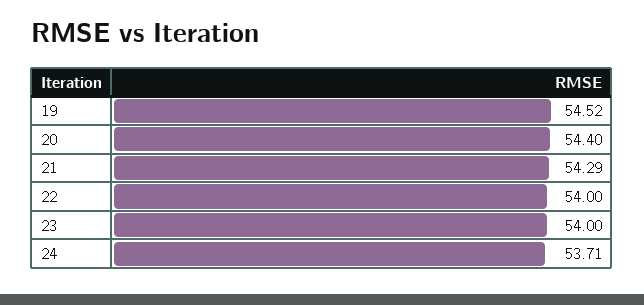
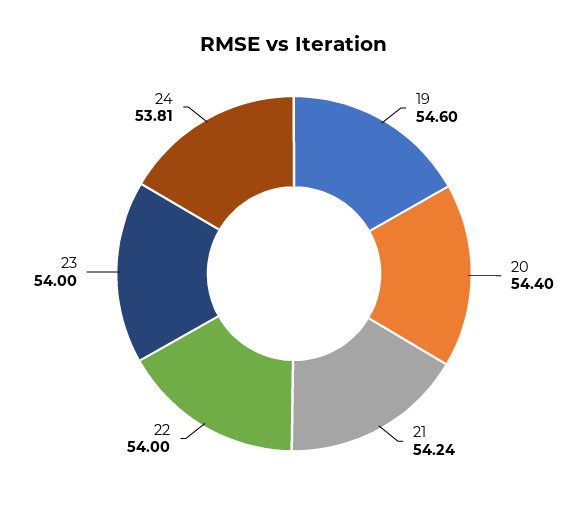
  {
-   "19": 54.52,
+   "19": 54.6,
    "20": 54.4,
-   "21": 54.29,
+   "21": 54.24,
    "22": 54,
    "23": 54,
-   "24": 53.71
+   "24": 53.81
  }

##############################

The records above should be written out in full and unchanged, except that pictures are dropped.

  {
-   "19": 54.52,
+   "19": 54.6,
    "20": 54.4,
-   "21": 54.29,
+   "21": 54.24,
    "22": 54,
    "23": 54,
-   "24": 53.71
+   "24": 53.81
  }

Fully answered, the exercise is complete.